(Items listed in a dataset)
++++++++
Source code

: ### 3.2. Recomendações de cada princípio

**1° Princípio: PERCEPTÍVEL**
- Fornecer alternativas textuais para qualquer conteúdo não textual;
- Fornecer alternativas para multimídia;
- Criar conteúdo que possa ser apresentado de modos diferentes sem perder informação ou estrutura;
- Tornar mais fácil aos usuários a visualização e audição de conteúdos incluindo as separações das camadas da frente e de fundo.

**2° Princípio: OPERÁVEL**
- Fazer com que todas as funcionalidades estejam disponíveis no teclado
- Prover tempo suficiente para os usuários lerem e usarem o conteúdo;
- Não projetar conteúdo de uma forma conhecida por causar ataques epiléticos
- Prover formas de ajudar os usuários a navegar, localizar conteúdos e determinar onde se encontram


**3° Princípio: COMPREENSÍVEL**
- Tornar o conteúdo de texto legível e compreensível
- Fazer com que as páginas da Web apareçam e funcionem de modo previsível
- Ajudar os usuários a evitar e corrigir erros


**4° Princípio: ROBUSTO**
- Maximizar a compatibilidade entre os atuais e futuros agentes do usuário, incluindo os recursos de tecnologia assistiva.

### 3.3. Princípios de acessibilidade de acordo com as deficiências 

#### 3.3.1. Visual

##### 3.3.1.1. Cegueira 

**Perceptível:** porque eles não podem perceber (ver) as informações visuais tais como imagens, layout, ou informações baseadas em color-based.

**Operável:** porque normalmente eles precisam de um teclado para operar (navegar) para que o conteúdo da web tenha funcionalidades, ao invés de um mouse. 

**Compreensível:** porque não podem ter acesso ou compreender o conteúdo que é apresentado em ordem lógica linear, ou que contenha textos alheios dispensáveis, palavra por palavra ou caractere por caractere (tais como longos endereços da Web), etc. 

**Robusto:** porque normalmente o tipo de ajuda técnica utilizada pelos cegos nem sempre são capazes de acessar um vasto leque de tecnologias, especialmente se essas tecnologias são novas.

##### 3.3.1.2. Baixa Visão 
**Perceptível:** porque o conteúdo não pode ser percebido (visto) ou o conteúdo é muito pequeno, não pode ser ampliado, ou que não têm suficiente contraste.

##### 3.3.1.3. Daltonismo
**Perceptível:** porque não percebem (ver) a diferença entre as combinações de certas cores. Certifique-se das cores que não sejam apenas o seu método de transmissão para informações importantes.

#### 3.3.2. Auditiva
++++++++
** YOUR ASSIGNMENT **
Give the listing as a JSON list of strings with one string per line, leaving out blank lines.

** COMPLETED TASK **
[
  "Source code",
  ": ### 3.2. Recomendações de cada princípio",
  "**1° Princípio: PERCEPTÍVEL**",
  "- Fornecer alternativas textuais para qualquer conteúdo não textual;",
  "- Fornecer alternativas para multimídia;",
  "- Criar conteúdo que possa ser apresentado de modos diferentes sem perder informação ou estrutura;",
  "- Tornar mais fácil aos usuários a visualização e audição de conteúdos incluindo as separações das camadas da frente e de fundo.",
  "**2° Princípio: OPERÁVEL**",
  "- Fazer com que todas as funcionalidades estejam disponíveis no teclado",
  "- Prover tempo suficiente para os usuários lerem e usarem o conteúdo;",
  "- Não projetar conteúdo de uma forma conhecida por causar ataques epiléticos",
  "- Prover formas de ajudar os usuários a navegar, localizar conteúdos e determinar onde se encontram",
  "**3° Princípio: COMPREENSÍVEL**",
  "- Tornar o conteúdo de texto legível e compreensível",
  "- Fazer com que as páginas da Web apareçam e funcionem de modo previsível",
  "- Ajudar os usuários a evitar e corrigir erros",
  "**4° Princípio: ROBUSTO**",
  "- Maximizar a compatibilidade entre os atuais e futuros agentes do usuário, incluindo os recursos de tecnologia assistiva.",
  "### 3.3. Princípios de acessibilidade de acordo com as deficiências ",
  "#### 3.3.1. Visual",
  "##### 3.3.1.1. Cegueira ",
  "**Perceptível:** porque eles não podem perceber (ver) as informações visuais tais como imagens, layout, ou informações baseadas em color-based.",
  "**Operável:** porque normalmente eles precisam de um teclado para operar (navegar) para que o conteúdo da web tenha funcionalidades, ao invés de um mouse. ",
  "**Compreensível:** porque não podem ter acesso ou compreender o conteúdo que é apresentado em ordem lógica linear, ou que contenha textos alheios dispensáveis, palavra por palavra ou caractere por caractere (tais como longos endereços da Web), etc. ",
  "**Robusto:** porque normalmente o tipo de ajuda técnica utilizada pelos cegos nem sempre são capazes de acessar um vasto leque de tecnologias, especialmente se essas tecnologias são novas.",
  "##### 3.3.1.2. Baixa Visão ",
  "**Perceptível:** porque o conteúdo não pode ser percebido (visto) ou o conteúdo é muito pequeno, não pode ser ampliado, ou que não têm suficiente contraste.",
  "##### 3.3.1.3. Daltonismo",
  "**Perceptível:** porque não percebem (ver) a diferença entre as combinações de certas cores. Certifique-se das cores que não sejam apenas o seu método de transmissão para informações importantes.",
  "#### 3.3.2. Auditiva"
]